Я даже не понимал, что происходит. Некоторые члены российской сборной, пришедшие на церемонию с рюкзаками за спиной, так же растерянно смотрели на происходящее.
Внезапно, еще минут за десять до начала церемонии, территория олимпийского парка взорвалась фейерверками, которые продолжались секунд пятнадцать. Через пять минут эта серия взрывов повторилась. Я понял, что пробил второй звонок.
Мучения наши на относительно свежем пекинском воздухе продолжались все-таки недолго: спортсменов пустили на стадион в самом начале церемонии, и ее в отличие от церемонии открытия удалось посмотреть, а не только стать ее участником в последние 20 минут.

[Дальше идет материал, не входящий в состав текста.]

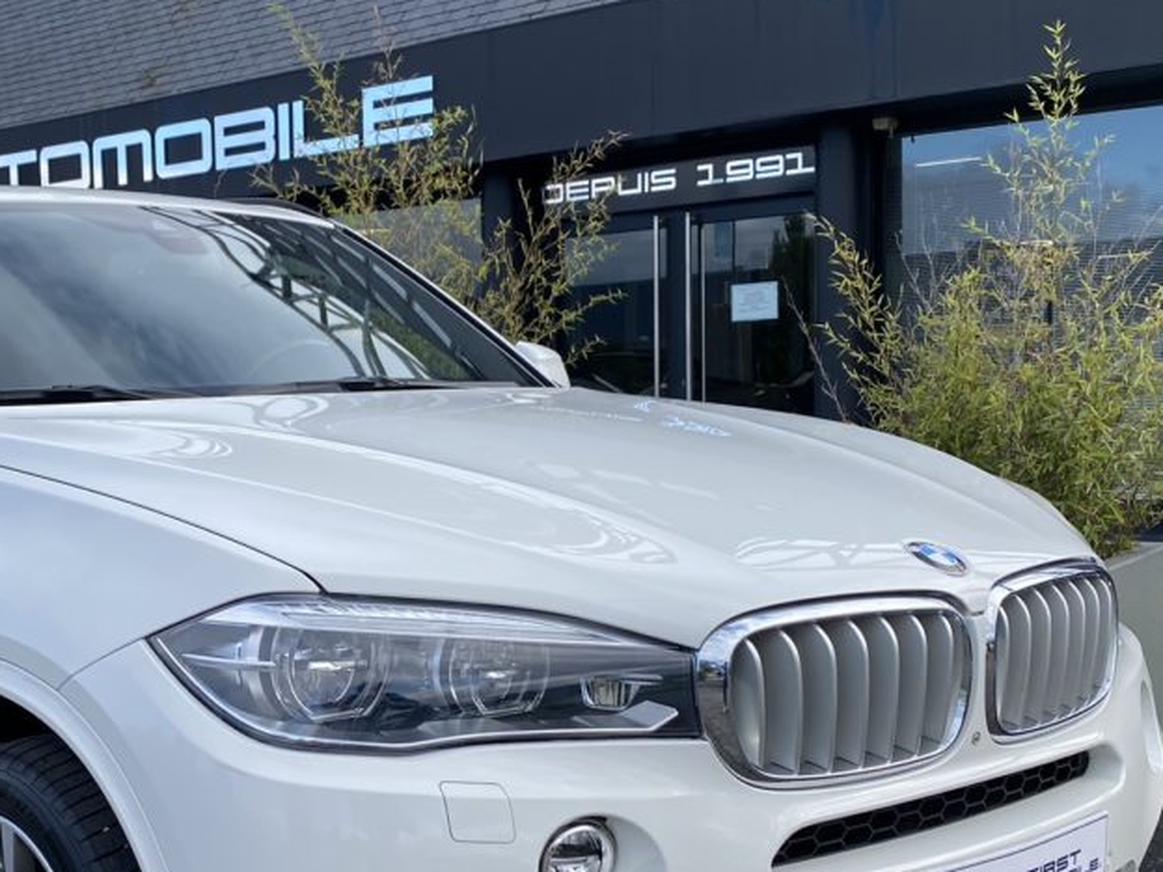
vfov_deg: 29.0
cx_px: 306
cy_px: 531
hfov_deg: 37.4
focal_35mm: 50
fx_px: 1680
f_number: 1.8
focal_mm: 4.25
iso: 32
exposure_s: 1/1346
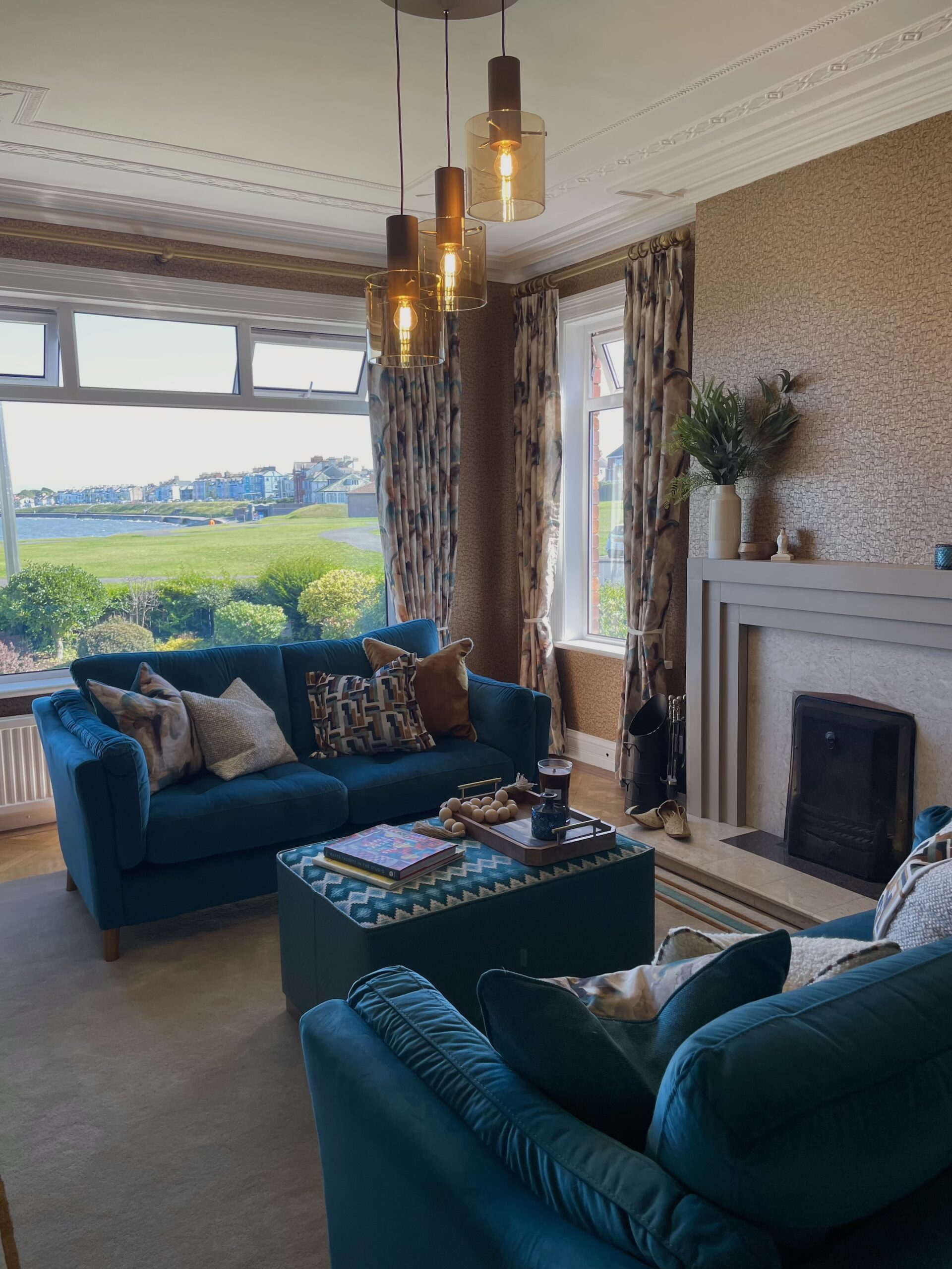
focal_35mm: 26
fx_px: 953
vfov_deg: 67.3
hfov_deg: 53.1
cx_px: 476
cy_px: 634
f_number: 1.6
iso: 32
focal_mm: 4.2
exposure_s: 1/163
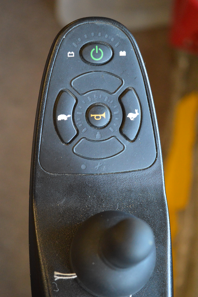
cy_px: 148
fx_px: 595
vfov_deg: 28.1
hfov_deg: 18.9
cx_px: 99
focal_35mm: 72
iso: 3200
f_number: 5.6
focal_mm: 48
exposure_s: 1/60
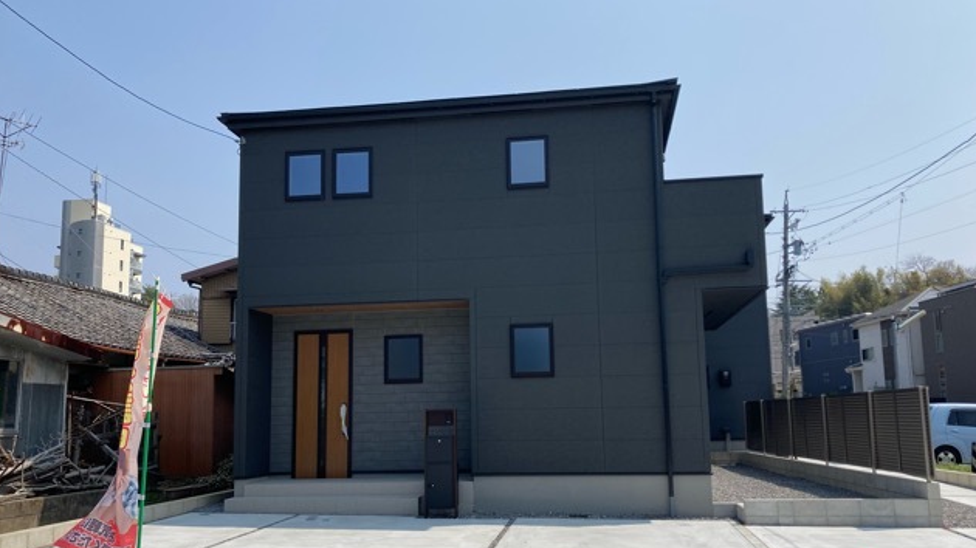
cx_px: 482
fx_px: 802
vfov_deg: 37.7
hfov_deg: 62.6
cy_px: 317
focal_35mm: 31
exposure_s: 1/2703
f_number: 1.8
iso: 20
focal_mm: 3.99
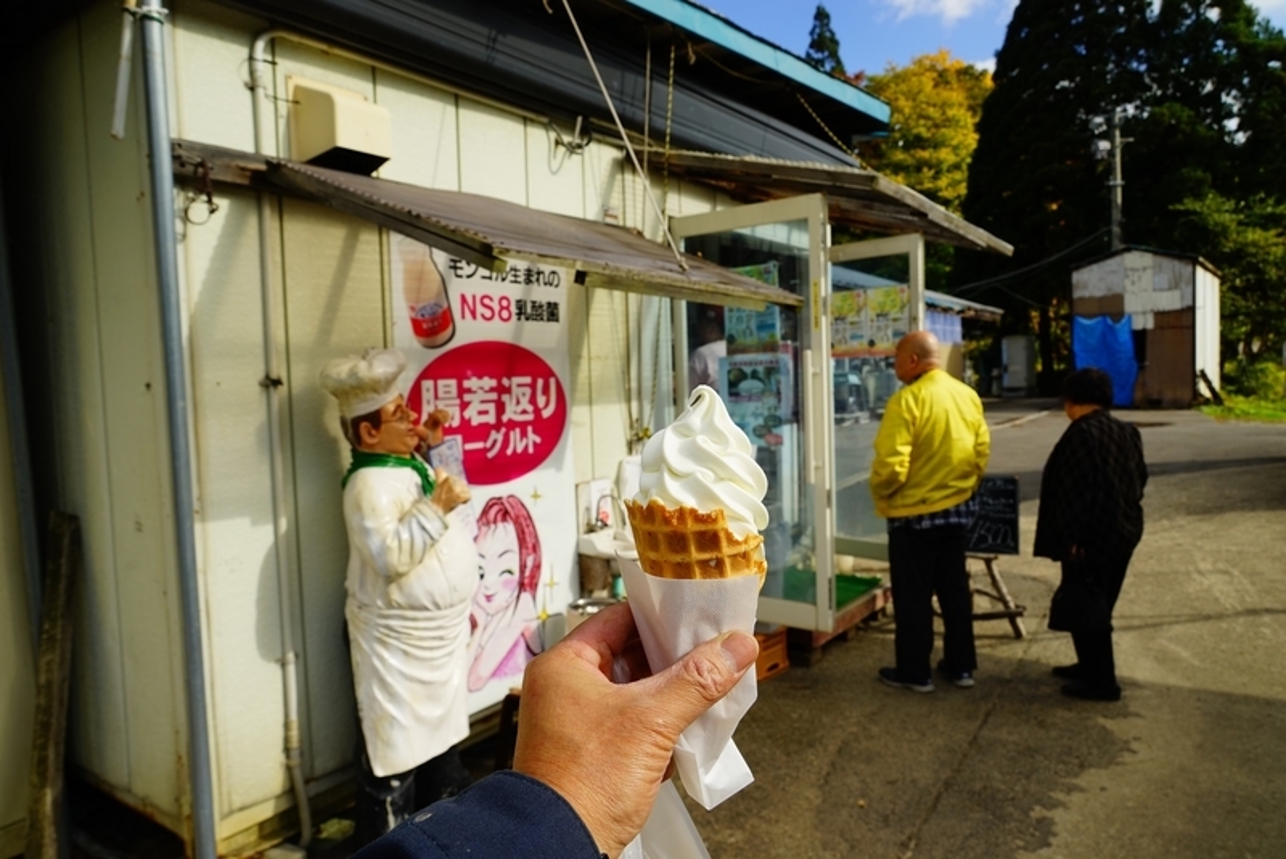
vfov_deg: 53.2
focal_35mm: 24
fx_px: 858
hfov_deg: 73.7
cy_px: 430
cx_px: 643
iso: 100
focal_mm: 24
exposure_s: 1/125
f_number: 10
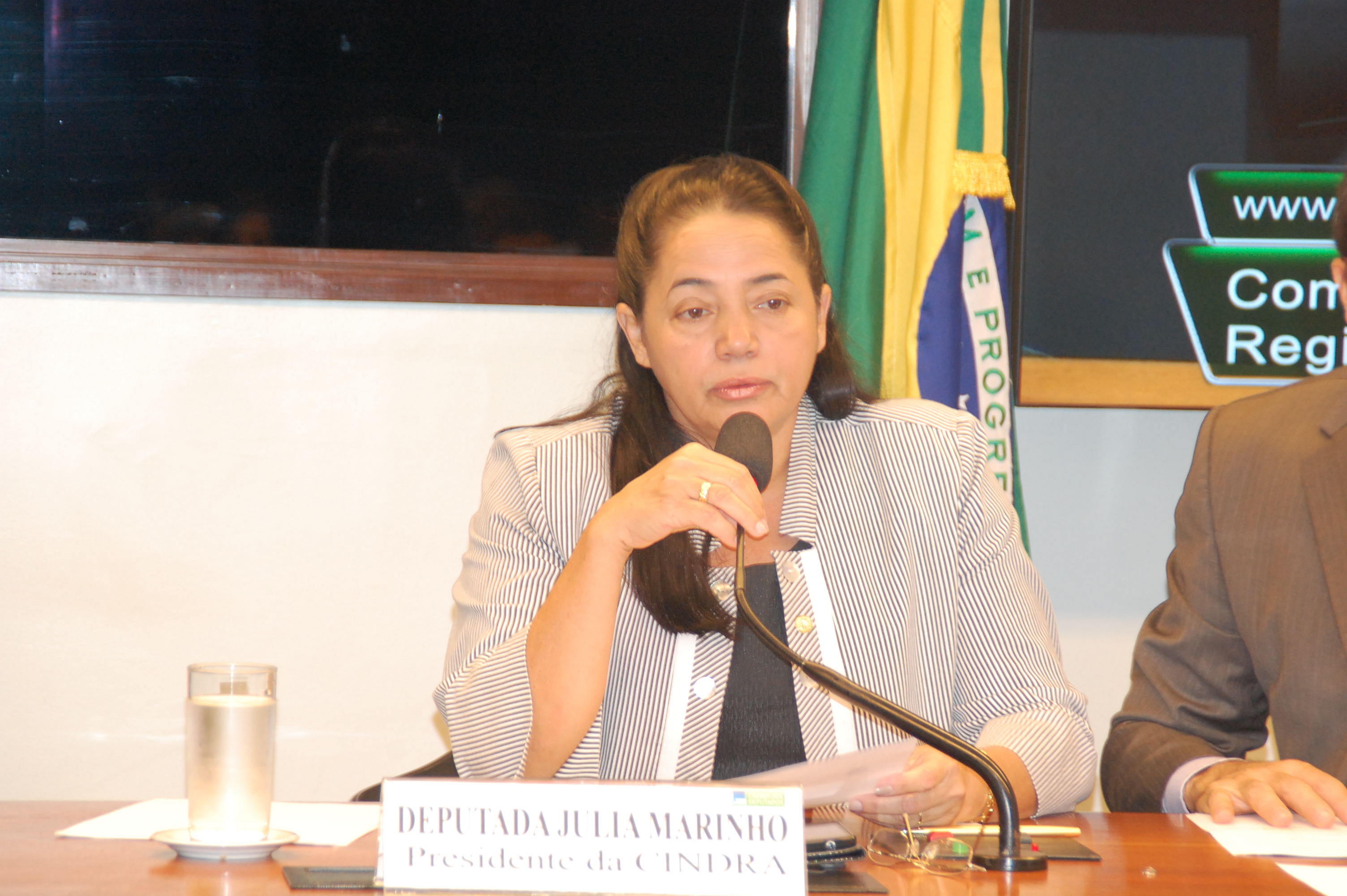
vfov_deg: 7.3
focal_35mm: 188
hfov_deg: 11.0
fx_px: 7009
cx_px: 674
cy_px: 448
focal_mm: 125
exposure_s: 1/60
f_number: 6
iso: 1000
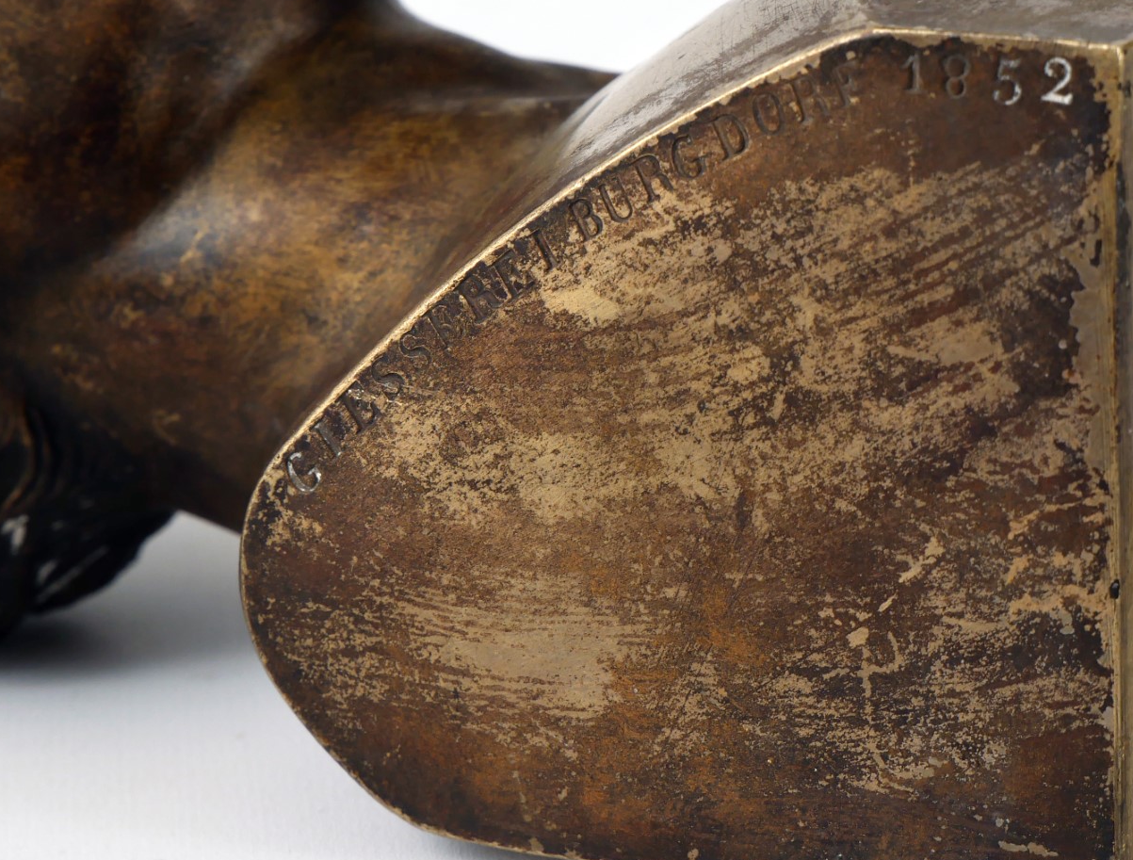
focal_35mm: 142
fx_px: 4668
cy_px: 479
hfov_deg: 13.8
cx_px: 621
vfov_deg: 10.5
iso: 200
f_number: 8
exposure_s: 1/125
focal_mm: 60
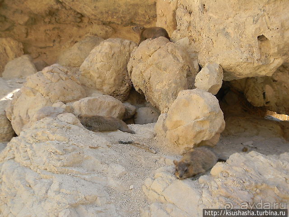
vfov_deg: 35.1
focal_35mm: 41
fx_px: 342
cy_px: 108
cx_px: 144
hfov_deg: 45.8
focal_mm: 7.3
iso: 80
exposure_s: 1/194
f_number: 3.8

Временами она производила впечатление, но на самом деле гораздо интереснее стало вдруг то, что происходило на стадионе между спортсменами.
Я вдруг обратил внимание, что голландцы, которые пришли сюда в каком-то просто невероятном количестве (их было, по-моему, даже больше, чем китайцев, причем на трибунах), образовали широкий круг, в центре которого стояла целующаяся пара. Они не просто целовались. Она впилась в него так, что, мне казалось, он сейчас потеряет сознание под ликование соотечественников. Он был выше ее в полтора раза, и она к тому же висела на нем — на одних губах.
Выяснилось: он только что сделал ей предложение и подарил обручальное кольцо. Времени на раздумье ей потребовалось меньше, чем председателю КНР Ху Цзиньтао на приветственную речь перед участниками и зрителями.
Когда их шатающиеся безвольные тела распались, я увидел у нее на руке кольцо, которое он ей подарил. Она его вдруг попробовала на всякий случай снять, а оно застряло на пальце (видимо, он не совсем рассчитал размер), и она страшно перепугалась и начала стаскивать это кольцо при всем честном народе.
Некоторые россияне все-таки пытались интенсифицировать обмен значками и сувенирами. Так, удалось выманить у китайских волонтеров несколько факелов, предназначенных для церемонии. Мой товарищ Вячеслав Смагин подошел к пожилому негру в белых одеждах и зеленой, похожей на докторскую шапочке.
— Давай поменяемся,— сказал он ему, конечно, на русском и подкрепил великий и могучий языком жестов.— Ты мне шапку, я тебе — чебурашку. На безрыбье, как говорится...
— Я не могу...— лицо негра сморщилось от переполнившего его душу страдания или, может, искушения.
— Почему?! — удивленно спросил его Вячеслав Смагин.
— Это мое...— простонал негр.
— Слава, он же на русском говорит...— осознал я.— На чистом, можно сказать...
— А ты откуда? — спросил его господин Смагин.
— Из Воронежа...— ответил тот.
На спине у него было написано: "Зимбабве".
Провалилась идея выменять несколько чебурашек на одну куртку, которую надел каждый английский спортсмен в какой-то момент церемонии — кажется, когда на стадионе появился английский двухэтажный автобус (следующие летние Игры — в Лондоне).
Церемония продолжалась уже, кажется, бессмысленно долго, и половина спортсменов сидели и лежали, причем друг на друге. Потом вдруг к центру стадиона, где китайцы строили, тоже друг из друга, всякие башни, ринулись китайские спортсмены, прокладывая себе дорогу с применением всех благоприобретенных навыков (лучше других продвигались мастера таэквондо и ушу). Оказалось, на сцену вышел Джеки Чан.
И в этот момент для китайцев перестали существовать их собственные победы и их Олимпиада. Китайские спортсмены через мгновение ничем не отличались от китайцев на трибунах. Они фотографировали своего кумира на десятки мыльниц и были абсолютно, законченно счастливы. Вот в этот момент Олимпиада для Китая и закончилась.
А Джеки Чан остался.
Правда, пара волонтеров так и не слезли с Яо Мина.